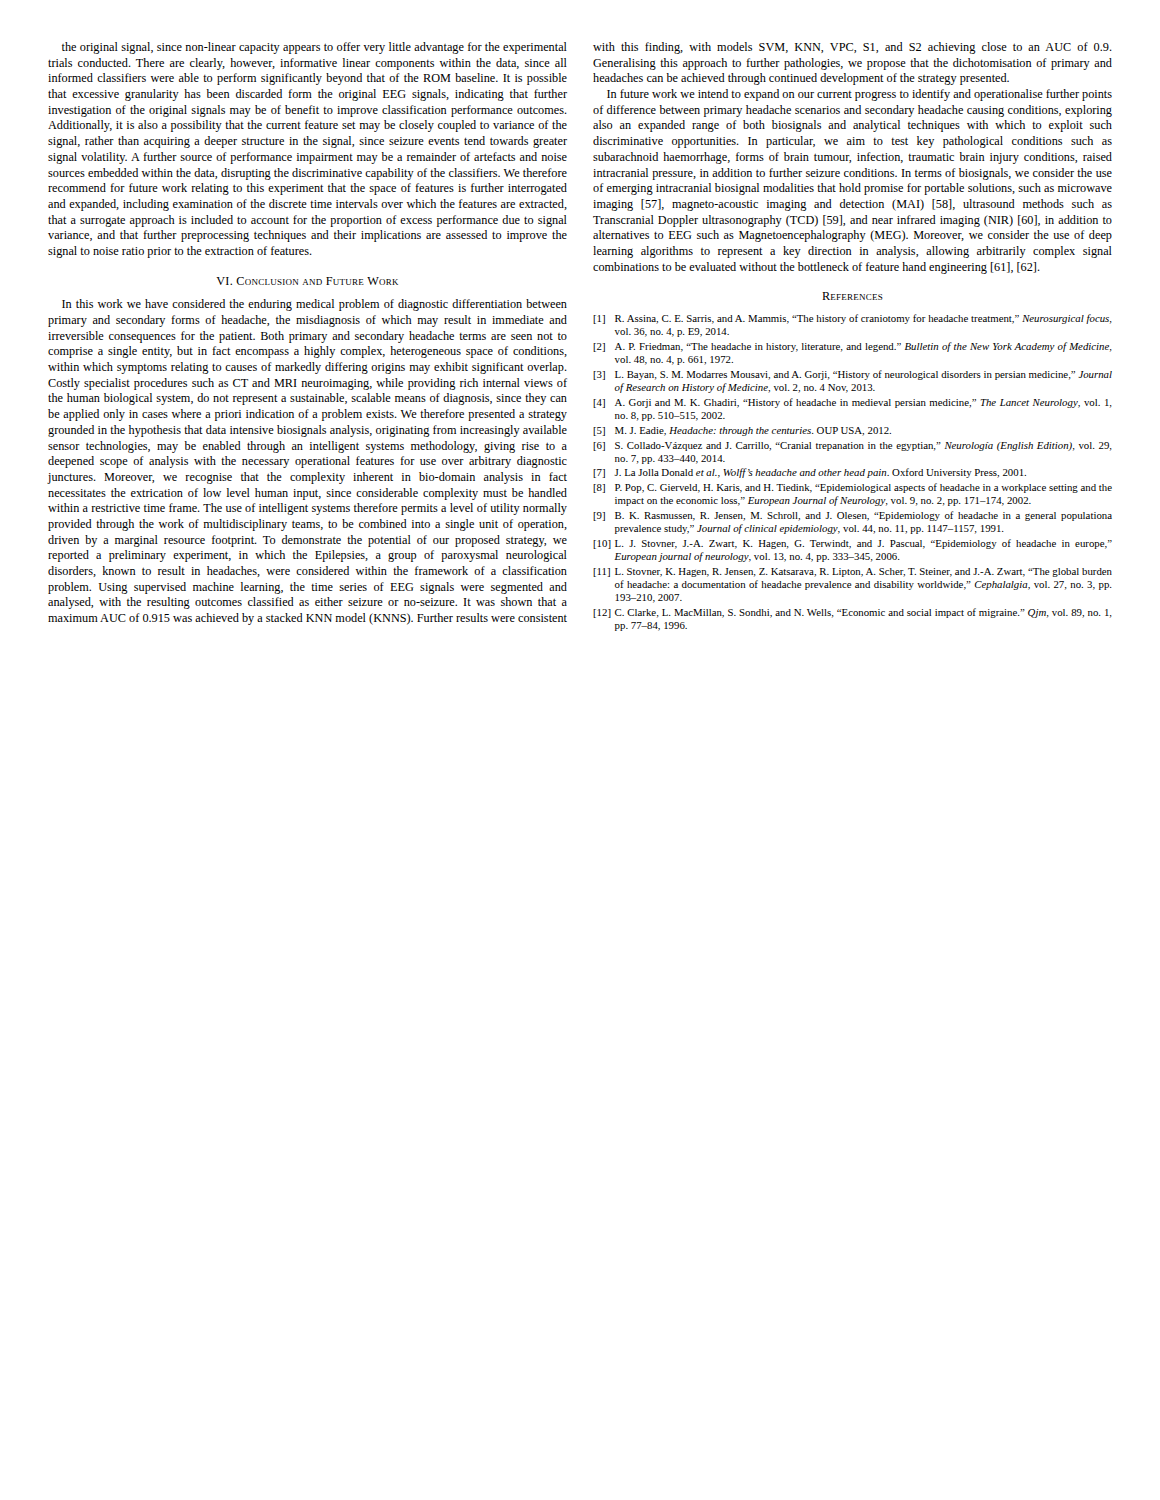the original signal, since non-linear capacity appears to offer very little advantage for the experimental trials conducted. There are clearly, however, informative linear components within the data, since all informed classifiers were able to perform significantly beyond that of the ROM baseline. It is possible that excessive granularity has been discarded form the original EEG signals, indicating that further investigation of the original signals may be of benefit to improve classification performance outcomes. Additionally, it is also a possibility that the current feature set may be closely coupled to variance of the signal, rather than acquiring a deeper structure in the signal, since seizure events tend towards greater signal volatility. A further source of performance impairment may be a remainder of artefacts and noise sources embedded within the data, disrupting the discriminative capability of the classifiers. We therefore recommend for future work relating to this experiment that the space of features is further interrogated and expanded, including examination of the discrete time intervals over which the features are extracted, that a surrogate approach is included to account for the proportion of excess performance due to signal variance, and that further preprocessing techniques and their implications are assessed to improve the signal to noise ratio prior to the extraction of features.
VI. Conclusion and Future Work
In this work we have considered the enduring medical problem of diagnostic differentiation between primary and secondary forms of headache, the misdiagnosis of which may result in immediate and irreversible consequences for the patient. Both primary and secondary headache terms are seen not to comprise a single entity, but in fact encompass a highly complex, heterogeneous space of conditions, within which symptoms relating to causes of markedly differing origins may exhibit significant overlap. Costly specialist procedures such as CT and MRI neuroimaging, while providing rich internal views of the human biological system, do not represent a sustainable, scalable means of diagnosis, since they can be applied only in cases where a priori indication of a problem exists. We therefore presented a strategy grounded in the hypothesis that data intensive biosignals analysis, originating from increasingly available sensor technologies, may be enabled through an intelligent systems methodology, giving rise to a deepened scope of analysis with the necessary operational features for use over arbitrary diagnostic junctures. Moreover, we recognise that the complexity inherent in bio-domain analysis in fact necessitates the extrication of low level human input, since considerable complexity must be handled within a restrictive time frame. The use of intelligent systems therefore permits a level of utility normally provided through the work of multidisciplinary teams, to be combined into a single unit of operation, driven by a marginal resource footprint. To demonstrate the potential of our proposed strategy, we reported a preliminary experiment, in which the Epilepsies, a group of paroxysmal neurological disorders, known to result in headaches, were considered within the framework of a classification problem. Using supervised machine learning, the time series of EEG signals were segmented and analysed, with the resulting outcomes classified as either seizure or no-seizure. It was shown that a maximum AUC of 0.915 was achieved by a stacked KNN model (KNNS). Further results were consistent with this finding, with models SVM, KNN, VPC, S1, and S2 achieving close to an AUC of 0.9. Generalising this approach to further pathologies, we propose that the dichotomisation of primary and headaches can be achieved through continued development of the strategy presented.
In future work we intend to expand on our current progress to identify and operationalise further points of difference between primary headache scenarios and secondary headache causing conditions, exploring also an expanded range of both biosignals and analytical techniques with which to exploit such discriminative opportunities. In particular, we aim to test key pathological conditions such as subarachnoid haemorrhage, forms of brain tumour, infection, traumatic brain injury conditions, raised intracranial pressure, in addition to further seizure conditions. In terms of biosignals, we consider the use of emerging intracranial biosignal modalities that hold promise for portable solutions, such as microwave imaging [57], magneto-acoustic imaging and detection (MAI) [58], ultrasound methods such as Transcranial Doppler ultrasonography (TCD) [59], and near infrared imaging (NIR) [60], in addition to alternatives to EEG such as Magnetoencephalography (MEG). Moreover, we consider the use of deep learning algorithms to represent a key direction in analysis, allowing arbitrarily complex signal combinations to be evaluated without the bottleneck of feature hand engineering [61], [62].
References
[1] R. Assina, C. E. Sarris, and A. Mammis, “The history of craniotomy for headache treatment,” Neurosurgical focus, vol. 36, no. 4, p. E9, 2014.
[2] A. P. Friedman, “The headache in history, literature, and legend.” Bulletin of the New York Academy of Medicine, vol. 48, no. 4, p. 661, 1972.
[3] L. Bayan, S. M. Modarres Mousavi, and A. Gorji, “History of neurological disorders in persian medicine,” Journal of Research on History of Medicine, vol. 2, no. 4 Nov, 2013.
[4] A. Gorji and M. K. Ghadiri, “History of headache in medieval persian medicine,” The Lancet Neurology, vol. 1, no. 8, pp. 510–515, 2002.
[5] M. J. Eadie, Headache: through the centuries. OUP USA, 2012.
[6] S. Collado-Vázquez and J. Carrillo, “Cranial trepanation in the egyptian,” Neurología (English Edition), vol. 29, no. 7, pp. 433–440, 2014.
[7] J. La Jolla Donald et al., Wolff’s headache and other head pain. Oxford University Press, 2001.
[8] P. Pop, C. Gierveld, H. Karis, and H. Tiedink, “Epidemiological aspects of headache in a workplace setting and the impact on the economic loss,” European Journal of Neurology, vol. 9, no. 2, pp. 171–174, 2002.
[9] B. K. Rasmussen, R. Jensen, M. Schroll, and J. Olesen, “Epidemiology of headache in a general populationa prevalence study,” Journal of clinical epidemiology, vol. 44, no. 11, pp. 1147–1157, 1991.
[10] L. J. Stovner, J.-A. Zwart, K. Hagen, G. Terwindt, and J. Pascual, “Epidemiology of headache in europe,” European journal of neurology, vol. 13, no. 4, pp. 333–345, 2006.
[11] L. Stovner, K. Hagen, R. Jensen, Z. Katsarava, R. Lipton, A. Scher, T. Steiner, and J.-A. Zwart, “The global burden of headache: a documentation of headache prevalence and disability worldwide,” Cephalalgia, vol. 27, no. 3, pp. 193–210, 2007.
[12] C. Clarke, L. MacMillan, S. Sondhi, and N. Wells, “Economic and social impact of migraine.” Qjm, vol. 89, no. 1, pp. 77–84, 1996.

------------------------------------------------------------------------

## Exercise instructions
Reproduce, word for word, the lines of the data from the one that contains "[9] B. K. Rasmussen, R." to the end, both ends included.

## Finished exercise
[9] B. K. Rasmussen, R. Jensen, M. Schroll, and J. Olesen, “Epidemiology of headache in a general populationa prevalence study,” Journal of clinical epidemiology, vol. 44, no. 11, pp. 1147–1157, 1991.
[10] L. J. Stovner, J.-A. Zwart, K. Hagen, G. Terwindt, and J. Pascual, “Epidemiology of headache in europe,” European journal of neurology, vol. 13, no. 4, pp. 333–345, 2006.
[11] L. Stovner, K. Hagen, R. Jensen, Z. Katsarava, R. Lipton, A. Scher, T. Steiner, and J.-A. Zwart, “The global burden of headache: a documentation of headache prevalence and disability worldwide,” Cephalalgia, vol. 27, no. 3, pp. 193–210, 2007.
[12] C. Clarke, L. MacMillan, S. Sondhi, and N. Wells, “Economic and social impact of migraine.” Qjm, vol. 89, no. 1, pp. 77–84, 1996.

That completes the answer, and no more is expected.